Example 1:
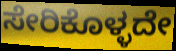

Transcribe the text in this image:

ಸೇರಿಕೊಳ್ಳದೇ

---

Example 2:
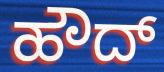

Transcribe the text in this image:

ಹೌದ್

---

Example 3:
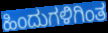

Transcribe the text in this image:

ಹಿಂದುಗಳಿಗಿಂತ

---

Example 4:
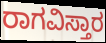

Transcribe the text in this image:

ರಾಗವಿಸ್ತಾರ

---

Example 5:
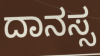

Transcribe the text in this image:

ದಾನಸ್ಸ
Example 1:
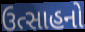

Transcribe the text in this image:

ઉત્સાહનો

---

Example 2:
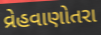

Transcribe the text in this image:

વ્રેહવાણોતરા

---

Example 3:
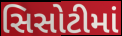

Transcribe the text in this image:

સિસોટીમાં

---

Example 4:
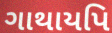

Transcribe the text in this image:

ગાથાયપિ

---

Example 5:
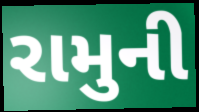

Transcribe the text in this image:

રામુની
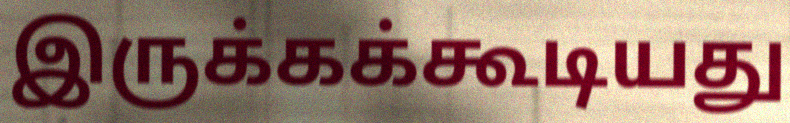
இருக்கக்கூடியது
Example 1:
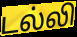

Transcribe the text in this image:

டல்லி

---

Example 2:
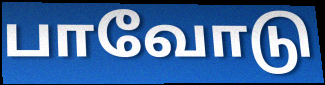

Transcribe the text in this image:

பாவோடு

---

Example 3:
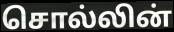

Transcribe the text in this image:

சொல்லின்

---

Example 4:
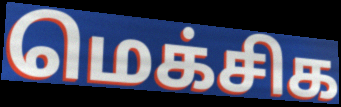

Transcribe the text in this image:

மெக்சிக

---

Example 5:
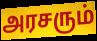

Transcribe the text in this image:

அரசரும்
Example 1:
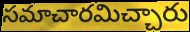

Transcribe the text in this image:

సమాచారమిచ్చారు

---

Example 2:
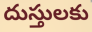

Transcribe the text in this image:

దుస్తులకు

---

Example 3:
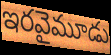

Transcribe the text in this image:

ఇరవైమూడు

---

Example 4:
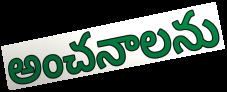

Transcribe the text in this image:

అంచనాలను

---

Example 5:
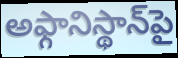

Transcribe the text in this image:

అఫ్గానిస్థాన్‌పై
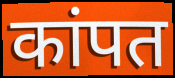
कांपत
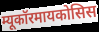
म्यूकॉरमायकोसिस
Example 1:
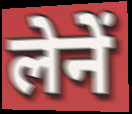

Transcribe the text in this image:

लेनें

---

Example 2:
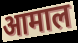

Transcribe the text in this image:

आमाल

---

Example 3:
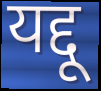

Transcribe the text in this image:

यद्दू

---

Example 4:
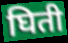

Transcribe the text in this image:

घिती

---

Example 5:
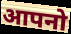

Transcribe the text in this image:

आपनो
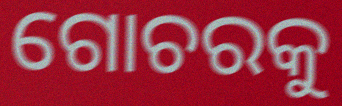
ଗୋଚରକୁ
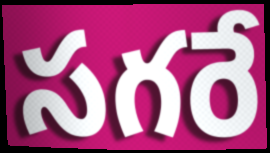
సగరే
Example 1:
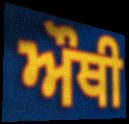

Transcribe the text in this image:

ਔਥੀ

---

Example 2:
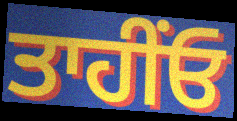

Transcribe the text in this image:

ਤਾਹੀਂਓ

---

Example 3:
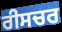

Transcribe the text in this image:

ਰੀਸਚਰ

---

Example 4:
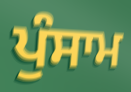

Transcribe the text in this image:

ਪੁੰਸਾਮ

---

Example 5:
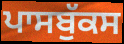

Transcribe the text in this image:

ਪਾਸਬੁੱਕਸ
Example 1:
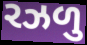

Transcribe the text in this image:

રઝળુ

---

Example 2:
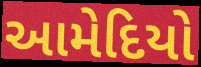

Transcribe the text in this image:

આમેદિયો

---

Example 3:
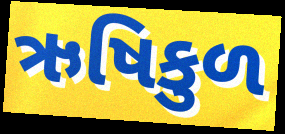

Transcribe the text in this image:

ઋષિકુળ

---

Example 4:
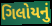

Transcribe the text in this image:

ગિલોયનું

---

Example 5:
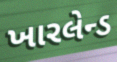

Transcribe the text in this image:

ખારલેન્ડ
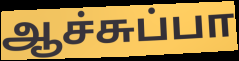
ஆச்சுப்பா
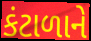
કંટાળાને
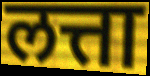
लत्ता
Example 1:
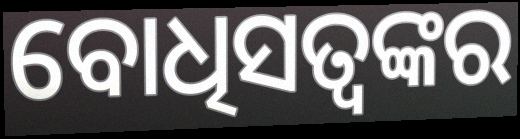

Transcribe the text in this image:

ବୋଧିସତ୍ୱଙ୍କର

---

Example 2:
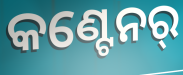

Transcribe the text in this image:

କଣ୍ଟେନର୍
....................
Everything in the listing above must be retyped exactly, except for the pictures.

SOLVED EXERCISE ▸
Example 1:

Transcribe the text in this image:

ಸೇರಿಕೊಳ್ಳದೇ

---

Example 2:

Transcribe the text in this image:

ಹೌದ್

---

Example 3:

Transcribe the text in this image:

ಹಿಂದುಗಳಿಗಿಂತ

---

Example 4:

Transcribe the text in this image:

ರಾಗವಿಸ್ತಾರ

---

Example 5:

Transcribe the text in this image:

ದಾನಸ್ಸ
Example 1:

Transcribe the text in this image:

ઉત્સાહનો

---

Example 2:

Transcribe the text in this image:

વ્રેહવાણોતરા

---

Example 3:

Transcribe the text in this image:

સિસોટીમાં

---

Example 4:

Transcribe the text in this image:

ગાથાયપિ

---

Example 5:

Transcribe the text in this image:

રામુની
இருக்கக்கூடியது
Example 1:

Transcribe the text in this image:

டல்லி

---

Example 2:

Transcribe the text in this image:

பாவோடு

---

Example 3:

Transcribe the text in this image:

சொல்லின்

---

Example 4:

Transcribe the text in this image:

மெக்சிக

---

Example 5:

Transcribe the text in this image:

அரசரும்
Example 1:

Transcribe the text in this image:

సమాచారమిచ్చారు

---

Example 2:

Transcribe the text in this image:

దుస్తులకు

---

Example 3:

Transcribe the text in this image:

ఇరవైమూడు

---

Example 4:

Transcribe the text in this image:

అంచనాలను

---

Example 5:

Transcribe the text in this image:

అఫ్గానిస్థాన్‌పై
कांपत
म्यूकॉरमायकोसिस
Example 1:

Transcribe the text in this image:

लेनें

---

Example 2:

Transcribe the text in this image:

आमाल

---

Example 3:

Transcribe the text in this image:

यद्दू

---

Example 4:

Transcribe the text in this image:

घिती

---

Example 5:

Transcribe the text in this image:

आपनो
ଗୋଚରକୁ
సగరే
Example 1:

Transcribe the text in this image:

ਔਥੀ

---

Example 2:

Transcribe the text in this image:

ਤਾਹੀਂਓ

---

Example 3:

Transcribe the text in this image:

ਰੀਸਚਰ

---

Example 4:

Transcribe the text in this image:

ਪੁੰਸਾਮ

---

Example 5:

Transcribe the text in this image:

ਪਾਸਬੁੱਕਸ
Example 1:

Transcribe the text in this image:

રઝળુ

---

Example 2:

Transcribe the text in this image:

આમેદિયો

---

Example 3:

Transcribe the text in this image:

ઋષિકુળ

---

Example 4:

Transcribe the text in this image:

ગિલોયનું

---

Example 5:

Transcribe the text in this image:

ખારલેન્ડ
ஆச்சுப்பா
કંટાળાને
लत्ता
Example 1:

Transcribe the text in this image:

ବୋଧିସତ୍ୱଙ୍କର

---

Example 2:

Transcribe the text in this image:

କଣ୍ଟେନର୍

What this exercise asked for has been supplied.